Electrical outlets, hinges and other hardware, even air-conditioning vents, are cleverly concealed.

Many cabinets, dressers, bookshelves and a see-through aquarium are either built in or were made by Cohen just for the house. A custom 32-foot sofa upholstered in deep blue velour follows the contour of the round wall until its end curls into a semicircle.

Staggered Arkansas ledge stone used as the linear exterior facade gives texture to one wall in a guest bedroom and in the dining room.

A glassed-in sunken tub and adjoining shower feel like a private garden surrounded on two sides by palms and other tropical plants.

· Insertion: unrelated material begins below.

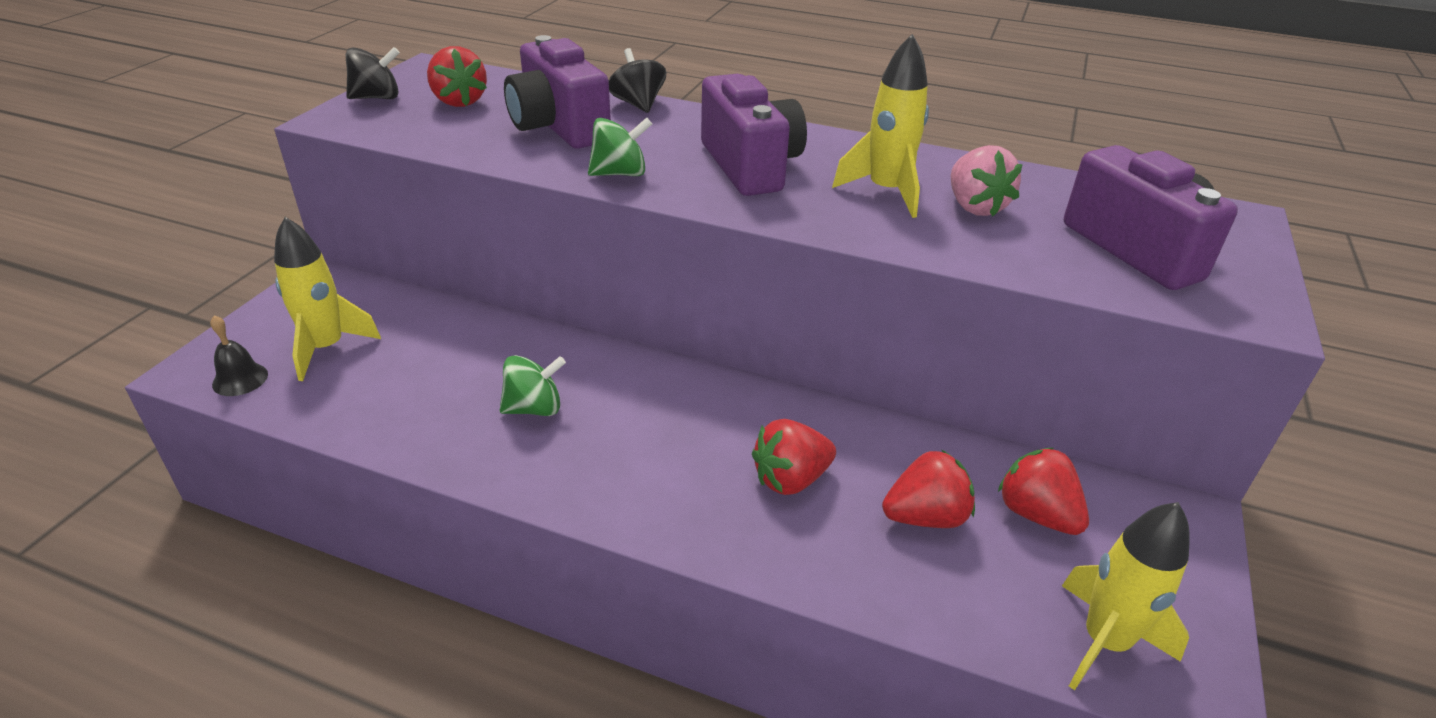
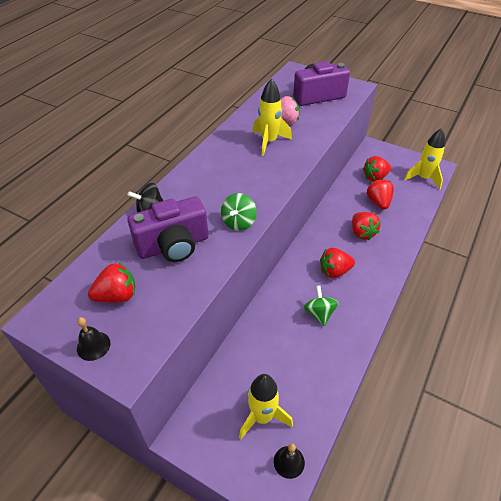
camera: 80 degrees left, 10 degrees up
(377, 98) = (93, 346): black spinning top -> black bell
(620, 173) = (239, 222): green spinning top -> green spinning top turned 150 degrees counterclockwise
(652, 430) = (334, 271): none -> red strawberry
(750, 166) = (237, 177): purple camera -> none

Cut to 2003: the Cohens retire to a highrise and put the house up for sale. After two years on the market, the house is bought by tobacco, breast implant, and fen-phen lawsuit beneficiary (and sometime-medical-tower-namesake) John O’Quinn, who allows his assistant, an ex-con named Zev Isgur, to move in. And then the trouble starts:

On his behalf, Isgur had traveled the country, buying Duesenbergs, Bugattis and Packards. But suddenly Isgur wasn’t returning his calls. O’Quinn had noticed the young man seemed to be living outside his means–weekends in Las Vegas, sporty duds, flashy girls. Where was Isgur getting his money? Answer: He was embezzling it, from right under O’Quinn’s nose.

And off to jail Isgur goes. But what about his cool pad?

Neglected, the house declined fast. The roof leaked and water got in. Vandals broke glass and spray-painted the living room. The custom-made furniture disappeared. . . .

In late September, without offering the house for sale to the general public, the lawyer sold it to Granit Builders, Inc., a construction company that specializes in the kind of large new houses that have swallowed West U and Bellaire, and are moving into Meyerland.

So what will Granit Builders build? Maybe something suitable for a large corner lot, like this mold-free fantasy the company featured in the Bellaire New Home Showcase:

New Home by Granit Builders in the Bellaire New Home Showcase

Does that mean the Carousel House’s boomerang-shaped swimming pool is toast too?